Água e qualidade de Vida

Direito universal à água é uma premissa para a atuação do Esplar. No semiárido brasileiro, a água ou o acesso a ela é definido por relações sociais de dominação, nas quais uma grande parcela da população da zona rural não tem esse direito assegurado. Partindo dessa constatação, o Esplar vem desenvolvendo, desde o ano de 1985, ações no intuito de superação dessas desigualdades.

No ano de 1992, com apoio da OXFAM, o Esplar construiu duzentas e cinquenta cisternas de placas no município de Tauá, como resultado de uma das ações do Plano de Desenvolvimento Agroecológico no município. A partir do impacto positivo dessa experiência, o Esplar participou da fundação do Fórum Cearense pela Vida no Semiárido (FCVSA), no ano de 1998.

Entre outras ações, o fórum contribuiu com a capacitação de pedreiros que construíram duzentas e cinquenta cisternas em todo o estado Ceará, para a primeira campanha do fórum: “Nenhuma Família Sem Água de Qualidade”; a fundação da Articulação no Semiárido Brasileiro (ASA Brasil) e, a partir do ano de 2001, passou a ser executor da fase piloto do Programa de Formação e Mobilização para a Convivência com o Semiárido: Um Milhão de Cisternas Rurais (agora denominado de P1MC).

Na fase de transição do programa, o Esplar, o P1MC juntamente com outras inúmeras organizações foram os responsáveis pela construção de 1.810 cisternas. Entre os anos de 2003 e 2013, foram construídos outras 9.699 cisternas para armazenamento de água para consumo humano. O resultado desse trabalho se expressa com a democratização do acesso à água para cerca de dez mil famílias no estado do Ceará, o que, somado ao trabalho das outras instituições que fazem o FCVSA e a ASA, estão mudando a vida de milhares de pessoas que vivem no semiárido.

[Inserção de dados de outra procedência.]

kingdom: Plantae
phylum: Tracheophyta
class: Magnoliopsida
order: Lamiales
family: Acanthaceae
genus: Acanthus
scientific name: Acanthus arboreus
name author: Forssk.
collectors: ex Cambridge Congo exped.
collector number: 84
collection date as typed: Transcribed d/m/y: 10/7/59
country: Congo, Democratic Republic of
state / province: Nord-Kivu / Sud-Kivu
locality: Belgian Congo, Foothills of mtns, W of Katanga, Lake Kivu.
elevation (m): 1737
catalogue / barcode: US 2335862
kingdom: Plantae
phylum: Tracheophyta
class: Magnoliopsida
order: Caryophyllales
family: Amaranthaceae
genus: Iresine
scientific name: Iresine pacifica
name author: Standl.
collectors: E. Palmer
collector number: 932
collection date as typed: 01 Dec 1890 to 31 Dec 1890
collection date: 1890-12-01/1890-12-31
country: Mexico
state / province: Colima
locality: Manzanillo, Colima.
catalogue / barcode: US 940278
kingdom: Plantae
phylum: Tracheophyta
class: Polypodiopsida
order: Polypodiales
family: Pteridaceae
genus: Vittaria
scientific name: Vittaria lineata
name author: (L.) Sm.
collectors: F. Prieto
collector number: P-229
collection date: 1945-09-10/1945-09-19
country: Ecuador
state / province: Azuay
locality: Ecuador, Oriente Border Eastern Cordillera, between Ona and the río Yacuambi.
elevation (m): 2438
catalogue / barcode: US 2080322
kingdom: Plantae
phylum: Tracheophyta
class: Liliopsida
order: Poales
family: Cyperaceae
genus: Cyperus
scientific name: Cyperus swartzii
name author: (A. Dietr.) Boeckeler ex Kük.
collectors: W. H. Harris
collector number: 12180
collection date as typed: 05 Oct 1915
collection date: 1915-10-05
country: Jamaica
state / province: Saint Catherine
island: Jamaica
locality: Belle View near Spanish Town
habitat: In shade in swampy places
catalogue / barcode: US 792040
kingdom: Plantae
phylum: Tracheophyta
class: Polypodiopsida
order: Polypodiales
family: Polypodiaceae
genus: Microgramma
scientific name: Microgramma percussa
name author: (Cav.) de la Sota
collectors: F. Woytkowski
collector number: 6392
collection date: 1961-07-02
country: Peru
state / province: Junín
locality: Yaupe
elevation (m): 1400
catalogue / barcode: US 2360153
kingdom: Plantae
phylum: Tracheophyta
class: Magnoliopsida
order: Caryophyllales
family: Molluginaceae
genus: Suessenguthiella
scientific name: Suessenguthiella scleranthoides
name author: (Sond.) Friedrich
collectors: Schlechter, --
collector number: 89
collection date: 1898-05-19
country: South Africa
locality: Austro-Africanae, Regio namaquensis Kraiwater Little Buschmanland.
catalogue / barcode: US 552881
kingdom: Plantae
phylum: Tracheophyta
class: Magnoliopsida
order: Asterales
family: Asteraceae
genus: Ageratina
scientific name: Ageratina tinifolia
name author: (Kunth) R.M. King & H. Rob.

A partir do ano de 2012, um segundo programa é executado por instituições que fazem a ASA, como também o Esplar: é o Programa Uma Terra e Duas Águas (P1+2), programa este que promove a descentralização da água. O P1+2 é constituído de várias atividades que fortalecem processos participativos de desenvolvimento rural, entre elas o intercâmbio de experiências e a construção de pequenos reservatórios de água destinados a produção de alimentos, que possibilitam às famílias mobilizadas a busca pela sua segurança e soberania alimentar e nutricional.